What the task asks:
Could you restate the entries word for word, without the images?

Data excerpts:
===

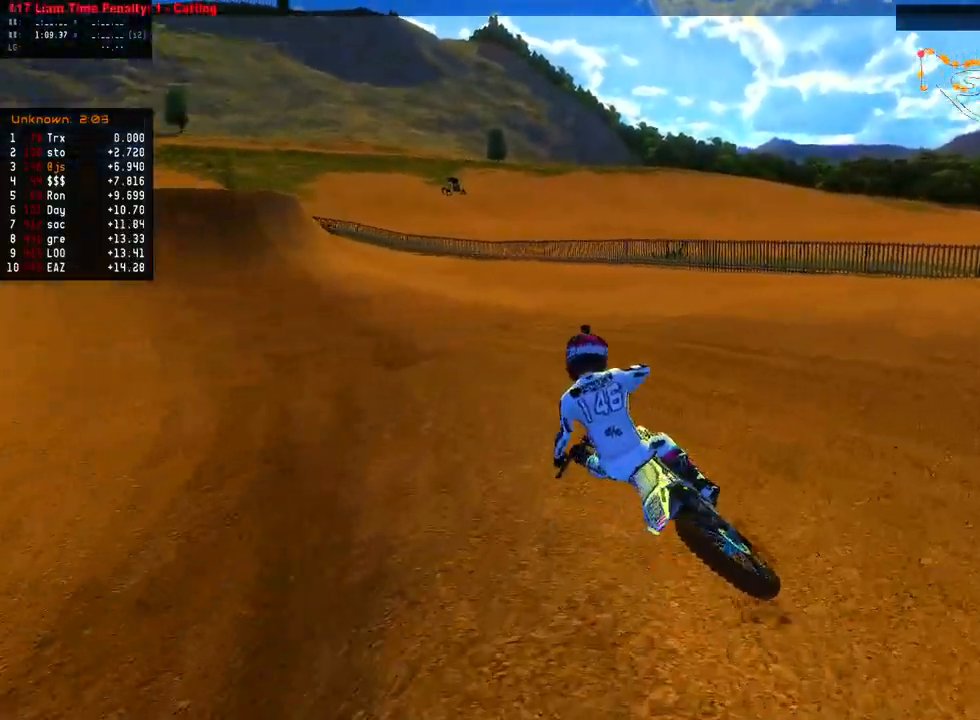
{"dt_ms": 500, "buttons": ["R2"], "left_stick": "left", "right_stick": "left", "events": [[33, "left_stick", "left"], [50, "R2", "up"], [100, "R2", "down"], [117, "L2", "down"], [200, "L2", "up"]]}
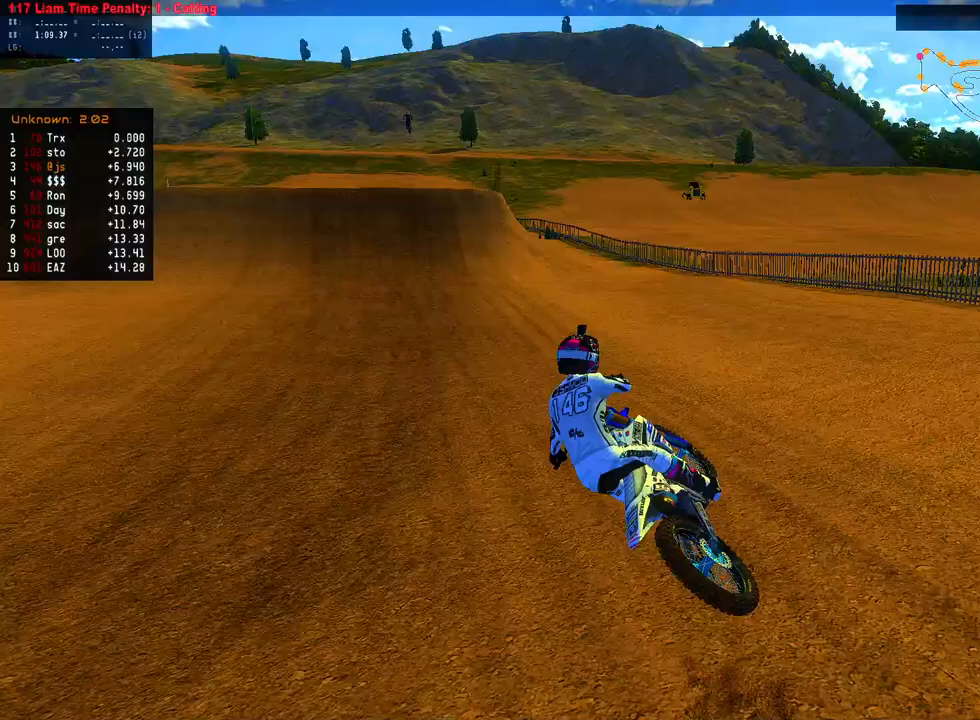
{"dt_ms": 500, "buttons": ["R2"], "left_stick": "center", "right_stick": "down", "events": [[100, "left_stick", "center"], [317, "right_stick", "center"], [450, "right_stick", "down"]]}
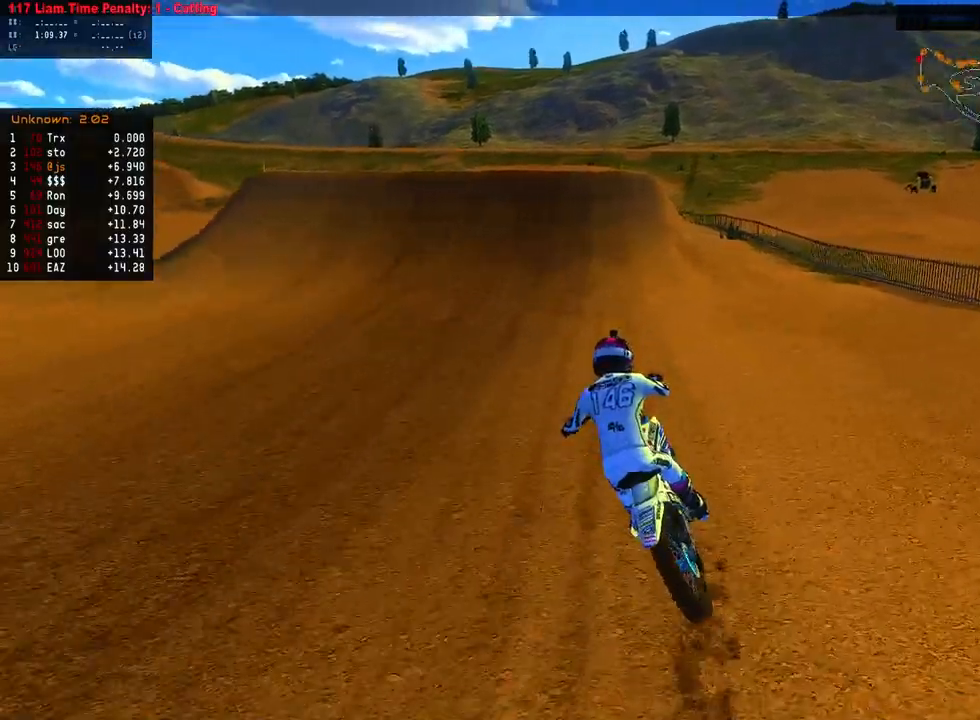
{"dt_ms": 500, "buttons": ["R2"], "left_stick": "center", "right_stick": "down-left", "events": [[17, "left_stick", "left"], [100, "left_stick", "center"], [200, "right_stick", "down-left"]]}
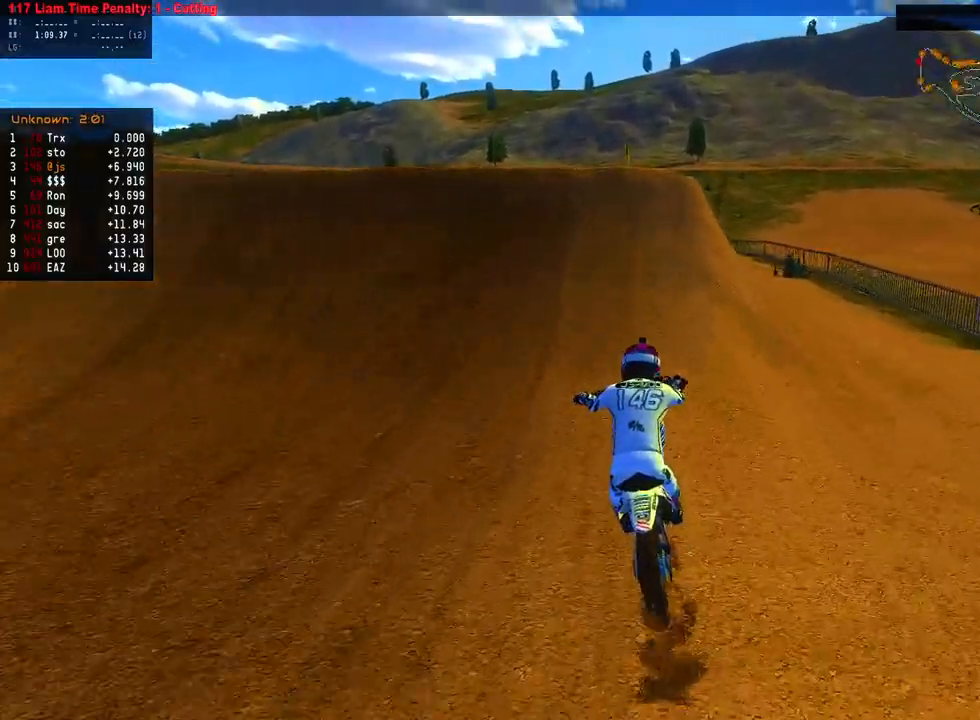
{"dt_ms": 500, "buttons": ["R2"], "left_stick": "left", "right_stick": "up", "events": [[400, "right_stick", "up"], [417, "left_stick", "left"]]}
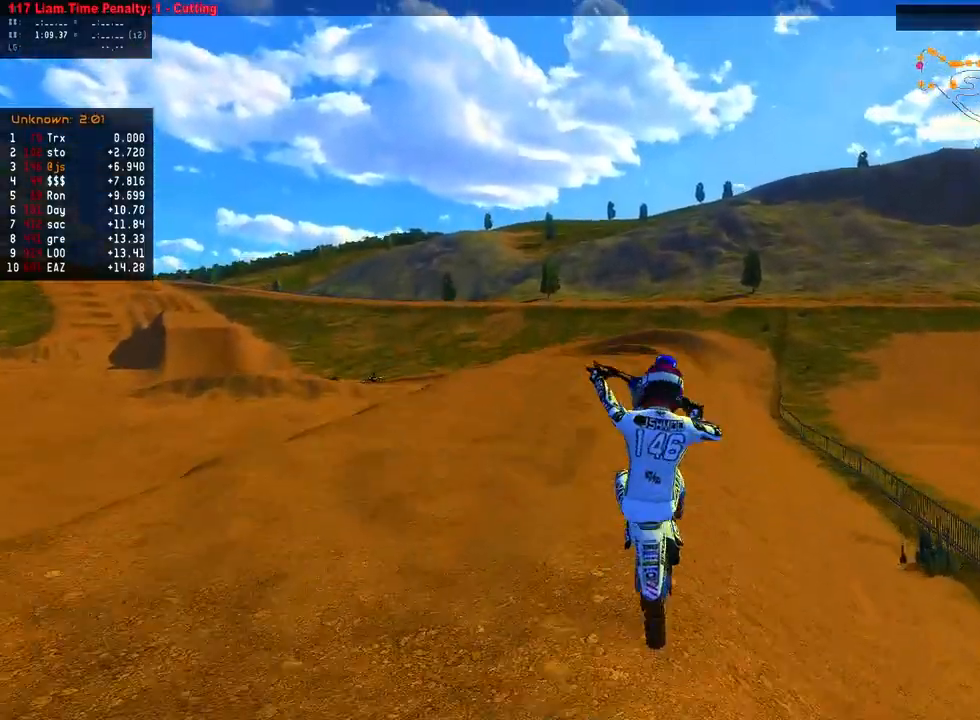
{"dt_ms": 500, "buttons": ["B", "R1"], "left_stick": "center", "right_stick": "center", "events": [[317, "R2", "up"], [317, "right_stick", "center"], [367, "left_stick", "center"], [417, "B", "down"], [417, "R1", "down"]]}
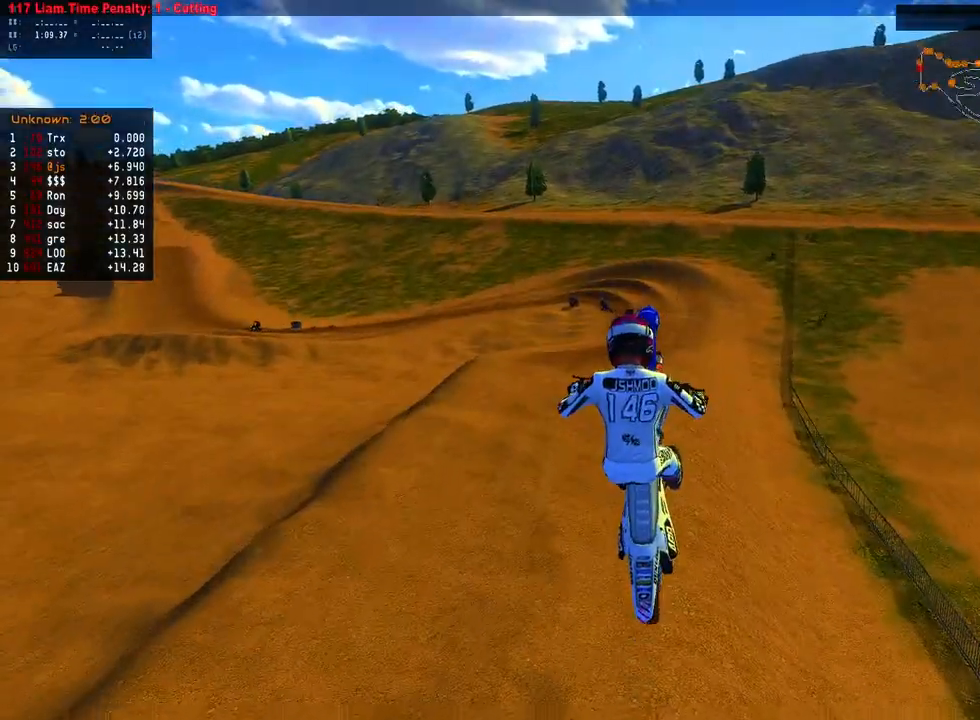
{"dt_ms": 500, "buttons": ["R2"], "left_stick": "right", "right_stick": "center", "events": [[50, "B", "up"], [50, "R1", "up"], [133, "left_stick", "right"], [500, "R2", "down"]]}
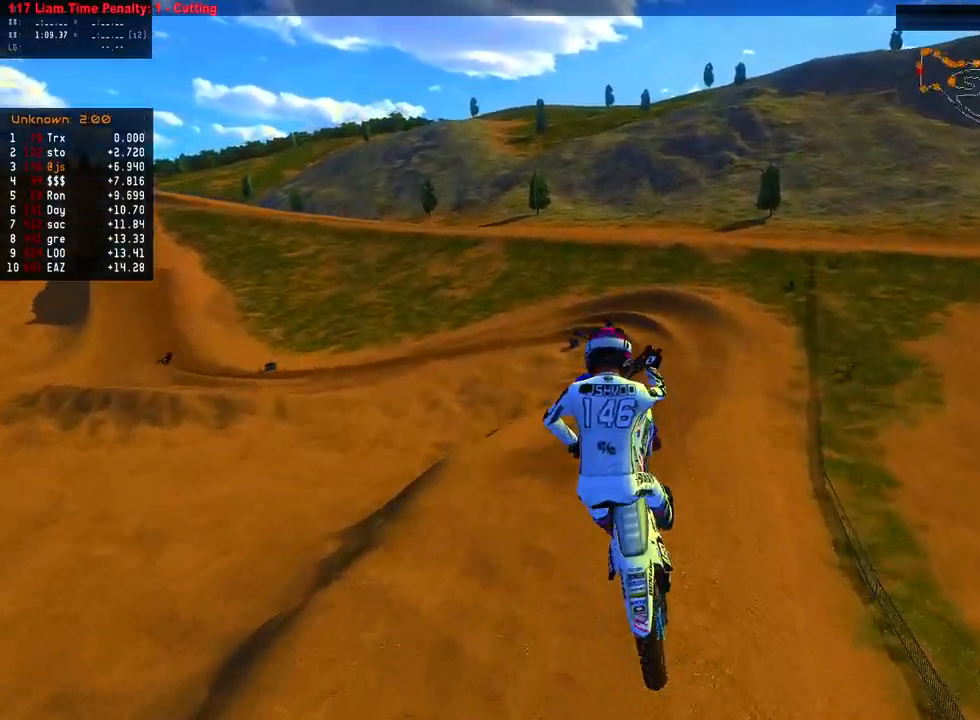
{"dt_ms": 500, "buttons": [], "left_stick": "center", "right_stick": "center", "events": [[50, "L2", "down"], [150, "left_stick", "center"], [233, "R2", "up"], [300, "L2", "up"], [367, "X", "down"], [450, "X", "up"]]}
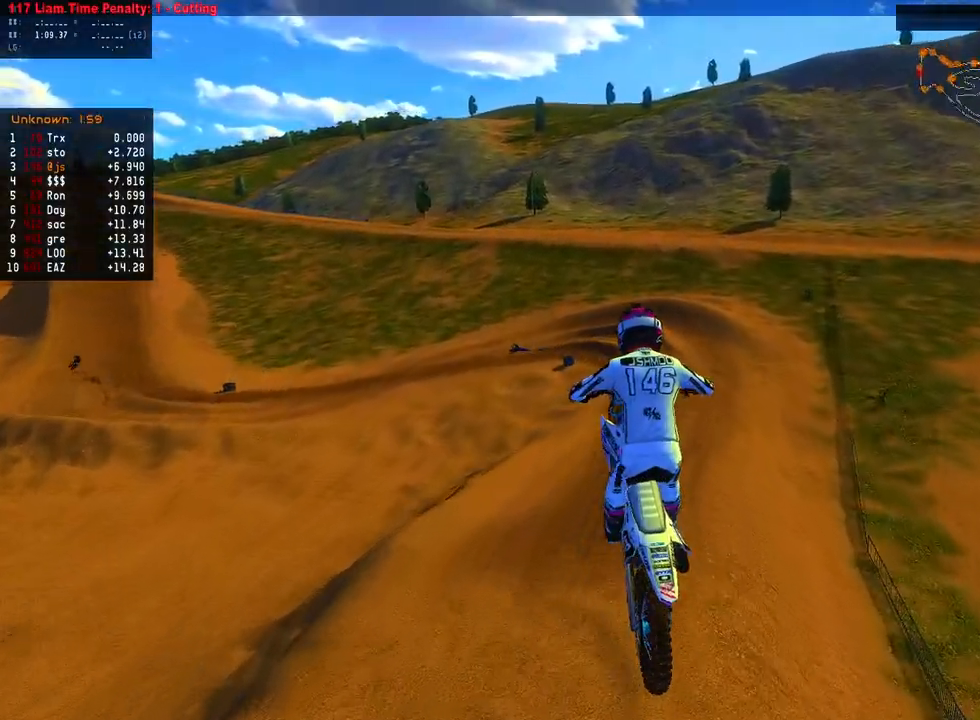
{"dt_ms": 500, "buttons": [], "left_stick": "center", "right_stick": "center", "events": [[67, "R2", "down"], [100, "left_stick", "left"], [200, "right_stick", "left"], [250, "R2", "up"], [283, "left_stick", "center"], [350, "right_stick", "center"]]}
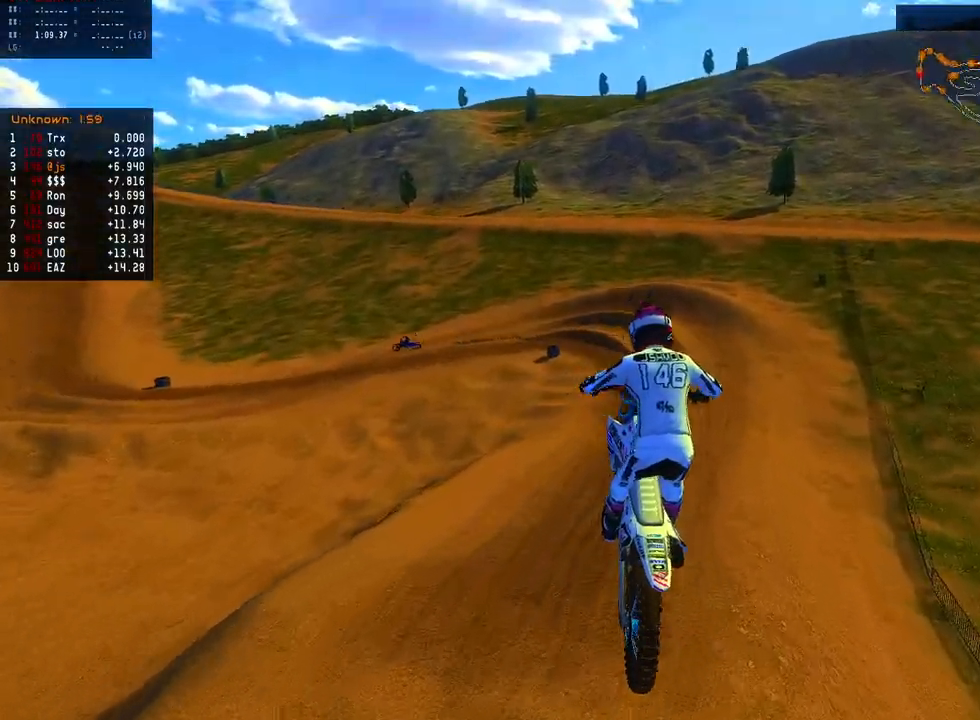
{"dt_ms": 1000, "buttons": [], "left_stick": "left", "right_stick": "center"}
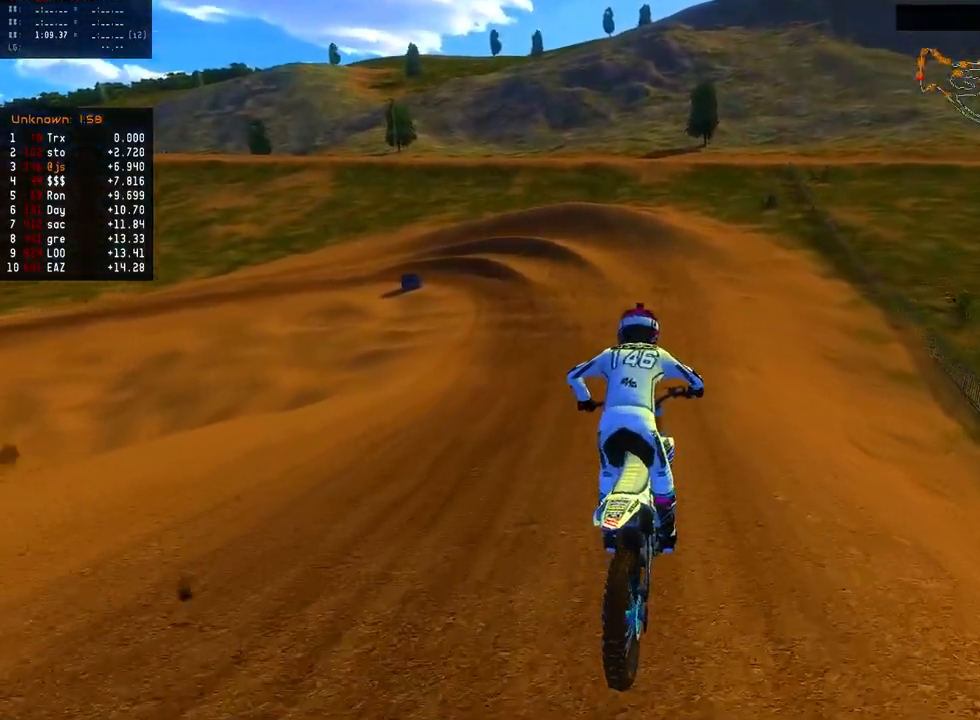
{"dt_ms": 500, "buttons": ["R2"], "left_stick": "center", "right_stick": "down-left", "events": [[17, "A", "down"], [83, "A", "up"], [133, "L2", "down"], [150, "R2", "down"], [200, "right_stick", "left"], [233, "R1", "down"], [283, "left_stick", "center"], [300, "L2", "up"], [383, "R1", "up"], [383, "right_stick", "down"], [467, "right_stick", "down-left"]]}
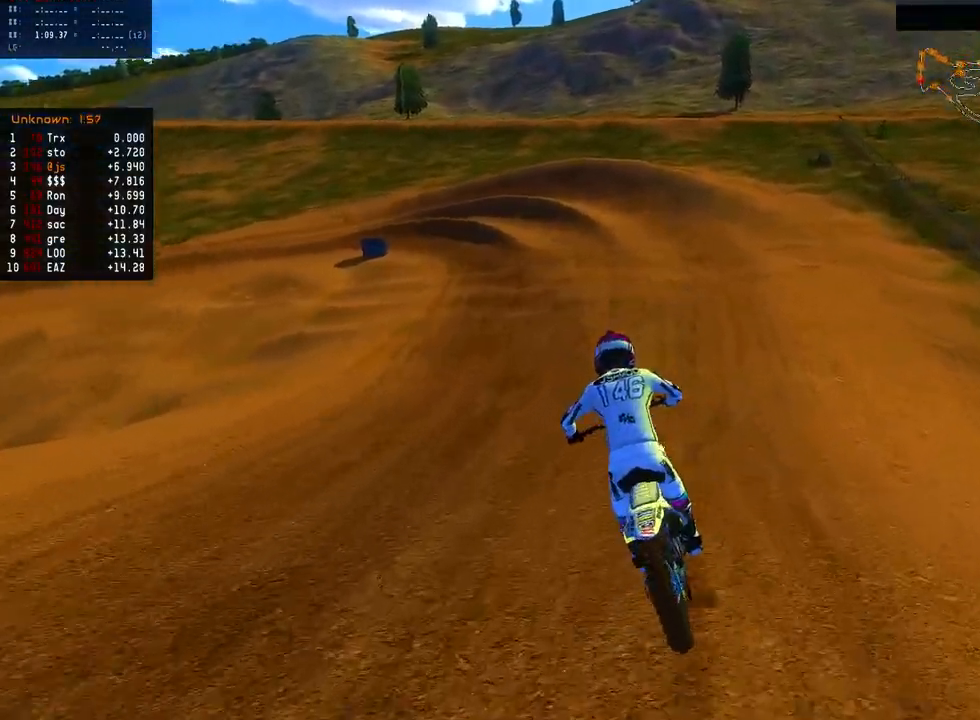
{"dt_ms": 500, "buttons": ["R2"], "left_stick": "left", "right_stick": "left", "events": [[50, "left_stick", "left"], [183, "left_stick", "center"], [267, "left_stick", "left"], [317, "right_stick", "left"]]}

===

Solution for this task:
{"dt_ms": 500, "buttons": ["R2"], "left_stick": "left", "right_stick": "left", "events": [[33, "left_stick", "left"], [50, "R2", "up"], [100, "R2", "down"], [117, "L2", "down"], [200, "L2", "up"]]}
{"dt_ms": 500, "buttons": ["R2"], "left_stick": "center", "right_stick": "down", "events": [[100, "left_stick", "center"], [317, "right_stick", "center"], [450, "right_stick", "down"]]}
{"dt_ms": 500, "buttons": ["R2"], "left_stick": "center", "right_stick": "down-left", "events": [[17, "left_stick", "left"], [100, "left_stick", "center"], [200, "right_stick", "down-left"]]}
{"dt_ms": 500, "buttons": ["R2"], "left_stick": "left", "right_stick": "up", "events": [[400, "right_stick", "up"], [417, "left_stick", "left"]]}
{"dt_ms": 500, "buttons": ["B", "R1"], "left_stick": "center", "right_stick": "center", "events": [[317, "R2", "up"], [317, "right_stick", "center"], [367, "left_stick", "center"], [417, "B", "down"], [417, "R1", "down"]]}
{"dt_ms": 500, "buttons": ["R2"], "left_stick": "right", "right_stick": "center", "events": [[50, "B", "up"], [50, "R1", "up"], [133, "left_stick", "right"], [500, "R2", "down"]]}
{"dt_ms": 500, "buttons": [], "left_stick": "center", "right_stick": "center", "events": [[50, "L2", "down"], [150, "left_stick", "center"], [233, "R2", "up"], [300, "L2", "up"], [367, "X", "down"], [450, "X", "up"]]}
{"dt_ms": 500, "buttons": [], "left_stick": "center", "right_stick": "center", "events": [[67, "R2", "down"], [100, "left_stick", "left"], [200, "right_stick", "left"], [250, "R2", "up"], [283, "left_stick", "center"], [350, "right_stick", "center"]]}
{"dt_ms": 1000, "buttons": [], "left_stick": "left", "right_stick": "center"}
{"dt_ms": 500, "buttons": ["R2"], "left_stick": "center", "right_stick": "down-left", "events": [[17, "A", "down"], [83, "A", "up"], [133, "L2", "down"], [150, "R2", "down"], [200, "right_stick", "left"], [233, "R1", "down"], [283, "left_stick", "center"], [300, "L2", "up"], [383, "R1", "up"], [383, "right_stick", "down"], [467, "right_stick", "down-left"]]}
{"dt_ms": 500, "buttons": ["R2"], "left_stick": "left", "right_stick": "left", "events": [[50, "left_stick", "left"], [183, "left_stick", "center"], [267, "left_stick", "left"], [317, "right_stick", "left"]]}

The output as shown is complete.